[TEXTO PARA LEITURA]
==============================

Dragões sem cabeça
Giovani Pasini (professor e escritor)
E-mail: professorpasini@gmail.com
Na obra Ovelhas Negras, de Caio Fernando
Abreu, existe um pensamento do I Ching
que julgo bastante interessante. Em nossa vida “(...) aparece uma revoada de
dragões sem cabeça”. Tal afirmação leva a uma reflexão básica: a maioria de
nossos problemas não está do lado de fora, mas dentro de nosso cérebro. São os
imaginários “dragões sem cabeça” que atormentam bem mais, do que realmente fazem
mal.
Na interação entre as pessoas existem,
pelo menos, três mundos paralelos: o que imaginamos, o que o outro imagina e o que
poderia ser o real. Só que o mundo real também não existe de forma pura,
verdadeiramente.
Equívocos. Distrações. Distorções.
Algumas vezes, na falha de comunicação,
atuamos de forma errada. Erros, erros e mais erros. Não é por mal, mas
acontece. Aos que falam de menos, a ofensa realizada parece maior, em virtude
do que não foi dito e poderia ter sido. Os que dizem para mais, as palavras que
voam da boca percorrem o espaço feito adagas cortantes. Magoamos e somos
magoados.

==============================

[DADOS FORNECIDOS]

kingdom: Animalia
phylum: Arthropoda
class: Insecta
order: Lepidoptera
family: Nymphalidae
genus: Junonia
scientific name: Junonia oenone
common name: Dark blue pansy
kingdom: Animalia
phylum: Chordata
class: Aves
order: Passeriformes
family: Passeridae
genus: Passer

==============================

[O QUE FAZER] Por favor, liste os mundos paralelos que, segundo o texto sobre os dragões sem cabeça, existem na interação entre as pessoas. Os dados são um material à parte, independente do texto.

[RESPOSTA]
- o que imaginamos
- o que o outro imagina
- o que poderia ser o real